The flex of the hockey stick is a number. The number represents the number of pounds of force / pressure to bend the stick one inch. The lower the number, the easier the stick could bend. The higher the number the stiffer the stick.

Senior sticks usually come in three amounts, seventy-five (75) or seventy-seven (77) in Bauer, eighty-five (85) or eighty-seven (87) in Bauer and then 100 (102) in Bauer. There are also flexes for intermediate, and youth. (There are even special stick companies that are designed for kids, like Raven Hockey!)

Once you buy a stick, you might have to cut it down or add an extension since most sticks come in a standard length. When modifying a stick, you can add or remove flex points. Cutting it down makes the stick stiffer, adding an extension could make the stick feel whippy.

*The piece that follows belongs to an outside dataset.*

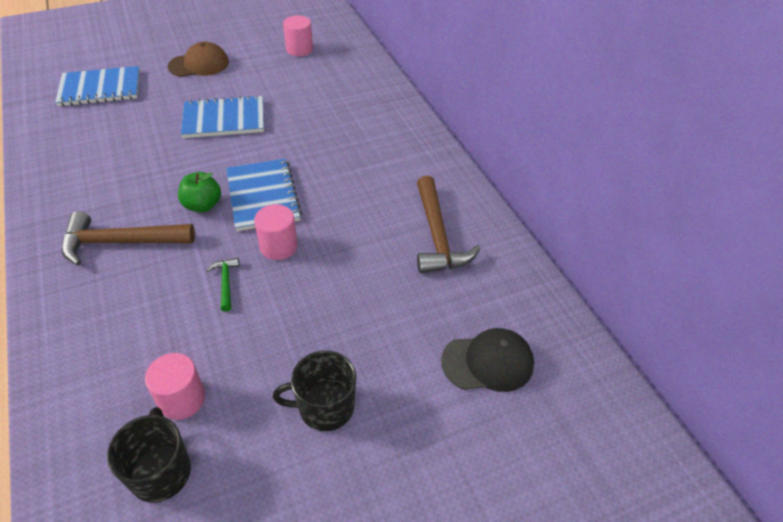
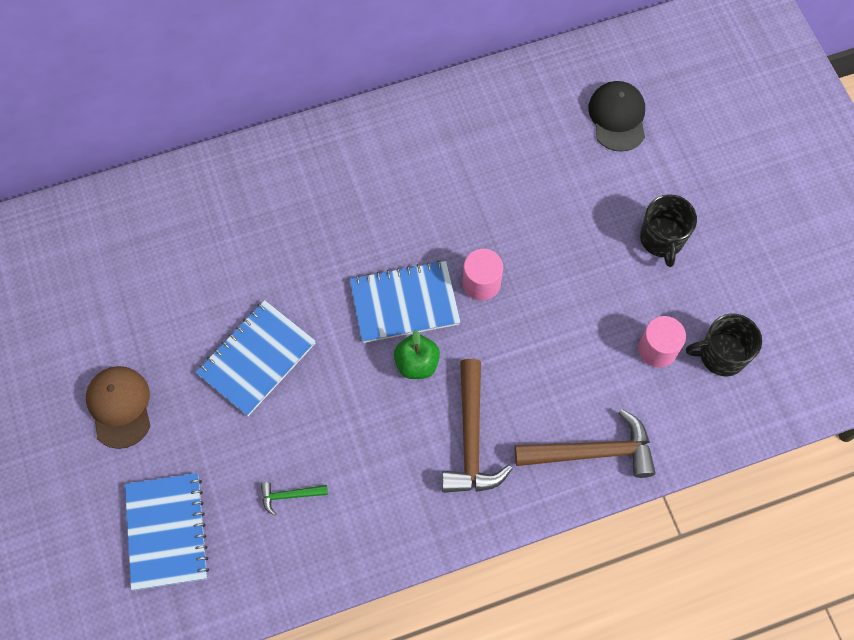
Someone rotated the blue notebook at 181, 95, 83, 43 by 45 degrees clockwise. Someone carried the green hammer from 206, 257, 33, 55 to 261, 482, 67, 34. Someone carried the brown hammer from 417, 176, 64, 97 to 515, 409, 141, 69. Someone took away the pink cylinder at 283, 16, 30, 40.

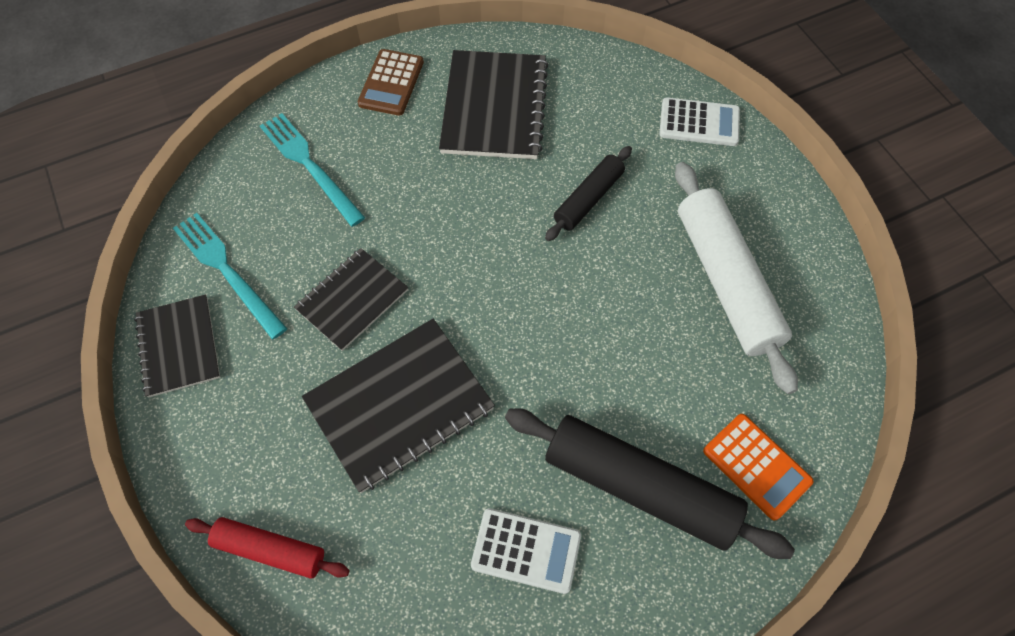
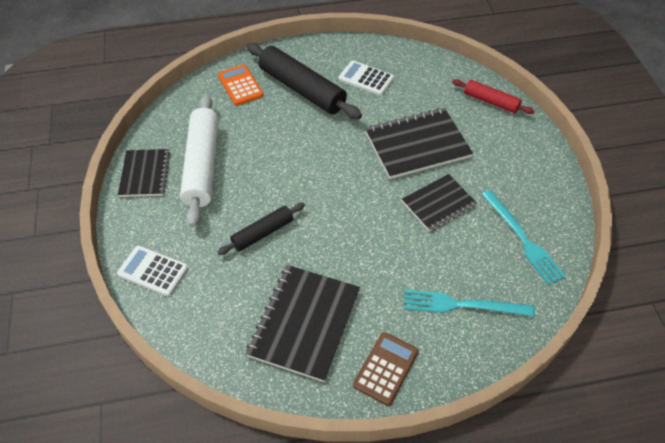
Someone carried the black notebook from 134, 294, 86, 104 to 118, 149, 53, 48. Someone rotated the turquoise fork at 260, 113, 105, 114 by 120 degrees clockwise.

Hockey player finishing shot

What flex should I use?

This personal preference. However, if you’re new to the game or if you are questioning yourself, a good starting point is to take your current weight and divide by two.

Another good way to decide is based on your playing style. If you take a lot of snap-shots and wrist shots, perhaps the best is a lower flex. This allows you to load the puck quicker and get shots off a little faster. A stiffer flex can help you in front of the net with being able for you to take the punishment and lean on without it feeling like its bending.

*Please note that if you’re using a pro stock stick, and you’re coming from a store bought stick, it could feel a bit different. Check out our article on pro stock equipment here.

Flex is crucial as it can really help you play better. Flex allows a player to get the most out of their shot and by selecting the flex that is appropriate to your game can help you become the best player you can be!